Output: Explainable decisions with audit trails. When the AI identifies a cascading failure risk, it generates a graph-based explanation showing exactly which lines and substations are driving the risk. Your operators see the reasoning before they act. Your compliance team gets a documented logic trail. For energy and utilities organizations, this transparency is not optional — it is what regulators and boards require.
This approach extends beyond grid operations to the interconnection bottleneck. AI agents can automatically screen the 233 GW ERCOT queue, assign a likelihood-of-completion score to each project, and flag speculative "phantom" loads — requests from companies that filed at multiple sites just to hedge their options. This moves the queue from first-come-first-served to first-ready-first-served.
You can also apply these tools to predict which power plants will retire next. Models using stacked LSTM and gradient boosting have achieved a mean absolute percentage error of just 1.072% in forecasting plant retirement timing. That gives your planning team years of lead time instead of months.
The key architectural principle behind all of this: simulation, digital twins, and optimization systems that mirror your physical infrastructure in software, test scenarios at machine speed, and feed results into decision layers that humans can verify and trust. Combined with explainability and decision transparency, you get AI that your board, your regulators, and your operators can all stand behind.
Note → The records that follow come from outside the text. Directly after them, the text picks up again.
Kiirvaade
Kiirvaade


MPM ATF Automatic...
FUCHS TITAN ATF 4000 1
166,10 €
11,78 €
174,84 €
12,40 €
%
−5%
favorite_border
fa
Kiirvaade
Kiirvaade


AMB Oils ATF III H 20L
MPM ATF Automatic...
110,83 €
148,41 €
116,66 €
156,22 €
For a deeper technical exploration, you can read the full technical analysis or explore the interactive version.
Key Takeaways
- PJM's first-ever capacity shortfall — 6,623 MW — signals that America's largest grid cannot keep up with demand, putting reliability at risk by June 2027.
- Data center growth in PJM territory could drive $163 billion in cumulative capacity costs through 2033, directly raising electricity prices for all customers.
- Dynamic Line Rating technology increased transmission capacity by 61% on existing lines at 76% lower cost than traditional upgrades — no new construction needed.
- Physics-aware AI models solve grid stability analyses 87 times faster than conventional methods and can predict substation failures 30 days in advance.
- ERCOT's 233 GW interconnection queue can be triaged by AI that scores project feasibility and filters out speculative requests, cutting years off the process.
The Bottom Line
The PJM shortfall and ERCOT queue crisis are not temporary disruptions — they are structural shifts that will raise your energy costs and threaten your operational continuity for years. AI can help, but only if it understands the physics of the grid, not just patterns in spreadsheets. Ask your AI vendor: when your model recommends a dispatch decision during a grid emergency, can it show my operators and regulators exactly which physical constraints it evaluated and why?